START Given entries

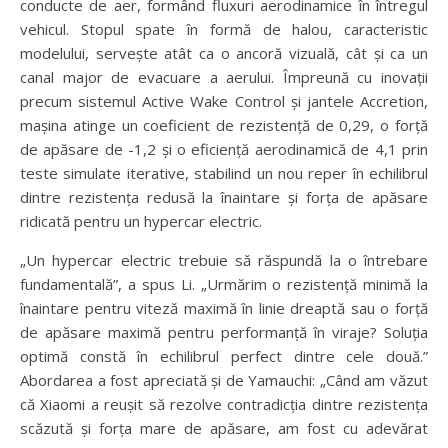
conducte de aer, formând fluxuri aerodinamice în întregul
vehicul. Stopul spate în formă de halou, caracteristic
modelului, servește atât ca o ancoră vizuală, cât și ca un
canal major de evacuare a aerului. Împreună cu inovații
precum sistemul Active Wake Control și jantele Accretion,
mașina atinge un coeficient de rezistență de 0,29, o forță
de apăsare de -1,2 și o eficiență aerodinamică de 4,1 prin
teste simulate iterative, stabilind un nou reper în echilibrul
dintre rezistența redusă la înaintare și forța de apăsare
ridicată pentru un hypercar electric.
„Un hypercar electric trebuie să răspundă la o întrebare
fundamentală”, a spus Li. „Urmărim o rezistență minimă la
înaintare pentru viteză maximă în linie dreaptă sau o forță
de apăsare maximă pentru performanță în viraje? Soluția
optimă constă în echilibrul perfect dintre cele două.”
Abordarea a fost apreciată și de Yamauchi: „Când am văzut
că Xiaomi a reușit să rezolve contradicția dintre rezistența
scăzută și forța mare de apăsare, am fost cu adevărat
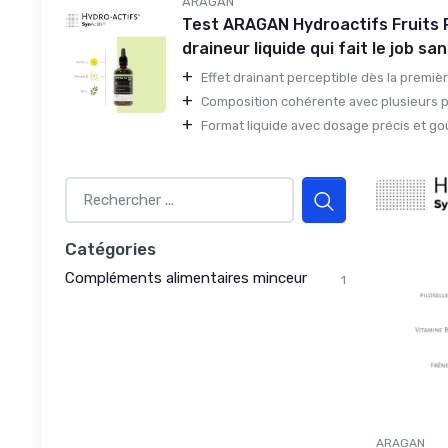
ARAGAN
Test ARAGAN Hydroactifs Fruits R
draineur liquide qui fait le job s
+
Effet drainant perceptible dès la premièr
+
Composition cohérente avec plusieurs pla
+
Format liquide avec dosage précis et goût 
Catégories
Compléments alimentaires minceur
1
ARAGAN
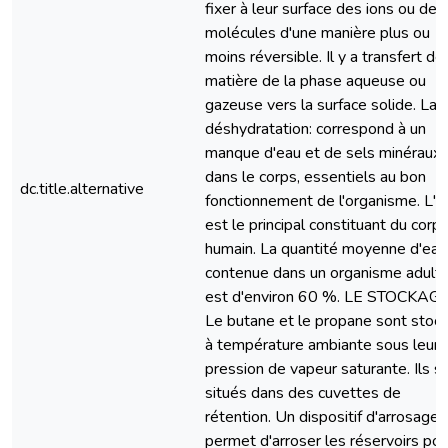
fixer à leur surface des ions ou des
molécules d'une manière plus ou
moins réversible. Il y a transfert de
matière de la phase aqueuse ou
gazeuse vers la surface solide. La
déshydratation: correspond à un
manque d'eau et de sels minéraux
dans le corps, essentiels au bon
dc.title.alternative
fonctionnement de l'organisme. L'e
est le principal constituant du corp
humain. La quantité moyenne d'eau
contenue dans un organisme adult
est d'environ 60 %. LE STOCKAGE
Le butane et le propane sont stoc
à température ambiante sous leur
pression de vapeur saturante. Ils s
situés dans des cuvettes de
rétention. Un dispositif d'arrosage 
permet d'arroser les réservoirs pou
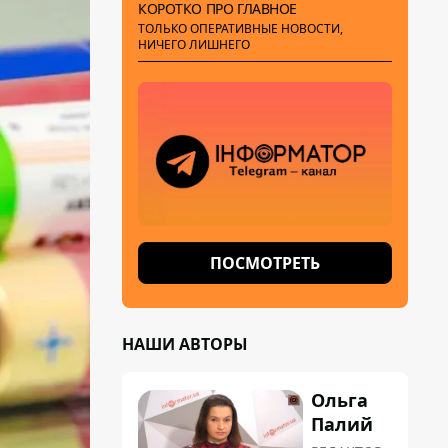
КОРОТКО ПРО ГЛАВНОЕ
ТОЛЬКО ОПЕРАТИВНЫЕ НОВОСТИ,
НИЧЕГО ЛИШНЕГО
ПОСМОТРЕТЬ
НАШИ АВТОРЫ
Ольга
Палий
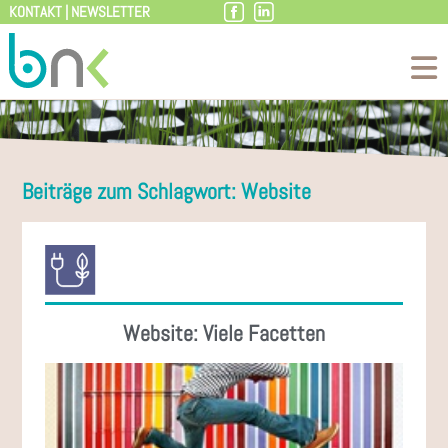
KONTAKT
|
NEWSLETTER
Zum
Inhalt
Beiträge zum Schlagwort: Website
Website: Viele Facetten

END Given entries

Exercise objective:
Set down, exactly as written above, each line from the one with "dans le corps, essentiels au bon" through the one with "КОРОТКО ПРО ГЛАВНОЕ", and skip the pictures.

Task answer:
dans le corps, essentiels au bon
dc.title.alternative
fonctionnement de l'organisme. L'e
est le principal constituant du corp
humain. La quantité moyenne d'eau
contenue dans un organisme adult
est d'environ 60 %. LE STOCKAGE
Le butane et le propane sont stoc
à température ambiante sous leur
pression de vapeur saturante. Ils s
situés dans des cuvettes de
rétention. Un dispositif d'arrosage 
permet d'arroser les réservoirs pou
КОРОТКО ПРО ГЛАВНОЕ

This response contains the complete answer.